The new breed of simulation software is being developed and preliminary tested at the National Center for Spectator Sports Safety & Security (NCS4), which is located at the University of Southern Mississippi (USM). The development of the SportEvac simulator is being supported with grant money obtained from the DHS Science and Technology Directorate (S&T). The entire research effort is an integrated part of the Southeast Region Research Initiative (SERRI), and it is aimed at developing viable ways of saving as many lives as possible in case of a terrorist attack on a crowded stadium.

In a scenario where, for example, emergency lights fail after an explosion, a column of people, most likely up to 50-person wide and several thousand long would form. In the dark, a giant stampede would ensure, as every single person in the crowd would flee for his or her own life. There is also the fear factor. Even if individuals could exit the arena in an orderly fashion fairly quick, and with a great deal of efficiency, they are very likely not to do so, on account of the panic that an explosion instills. To make matters even worse, there is no way for authorities to simulate these scenarios other than on computers. Finding 70,000 people willing to trample themselves for science is not an easy task.
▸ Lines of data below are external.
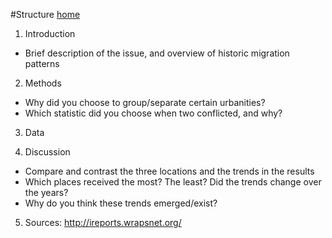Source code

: #Structure
[home](https://jadmarhaba.github.io/)

1. Introduction
- Brief description of the issue, and overview of historic migration patterns

2. Methods
- Why did you choose to group/separate certain urbanities?
- Which statistic did you choose when two conflicted, and why?

3. Data

4. Discussion
- Compare and contrast the three locations and the trends in the results
- Which places received the most? The least? Did the trends change over the years?
- Why do you think these trends emerged/exist?

5. Sources: http://ireports.wrapsnet.org/
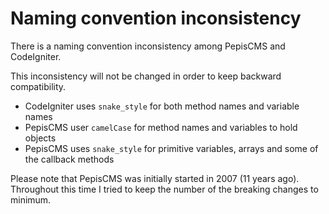 # Naming convention inconsistency

There is a naming convention inconsistency among PepisCMS and CodeIgniter.

This inconsistency will not be changed in order to keep backward compatibility.

* CodeIgniter uses `snake_style` for both method names and variable names
* PepisCMS user `camelCase` for method names and variables to hold objects
* PepisCMS uses `snake_style` for primitive variables, arrays and some of the callback methods

Please note that PepisCMS was initially started in 2007 (11 years ago).
Throughout this time I tried to keep the number of the breaking changes to minimum.

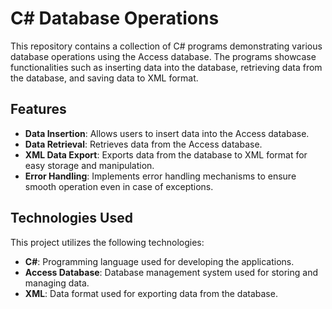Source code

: # C# Database Operations

This repository contains a collection of C# programs demonstrating various database operations using the Access database. The programs showcase functionalities such as inserting data into the database, retrieving data from the database, and saving data to XML format.

## Features

- **Data Insertion**: Allows users to insert data into the Access database.
- **Data Retrieval**: Retrieves data from the Access database.
- **XML Data Export**: Exports data from the database to XML format for easy storage and manipulation.
- **Error Handling**: Implements error handling mechanisms to ensure smooth operation even in case of exceptions.

## Technologies Used

This project utilizes the following technologies:

- **C#**: Programming language used for developing the applications.
- **Access Database**: Database management system used for storing and managing data.
- **XML**: Data format used for exporting data from the database.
“SportEvac isn't simply more realistic. It will become a national standard,” S&T Infrastructure and Geophysical Division program manager Mike Matthews explains. The program can account for a wide variety of things that other simulations simply failed to consider, such as for example the behavior of a single fan, which may return after a forgotten possession, a fixed bench that would hinder the evacuation flow, a fan's car parked in an erroneous position, and so on. The simulation would basically create a stadium filled with 70,000 avatars, each capable of behaving differently, and also unpredictably.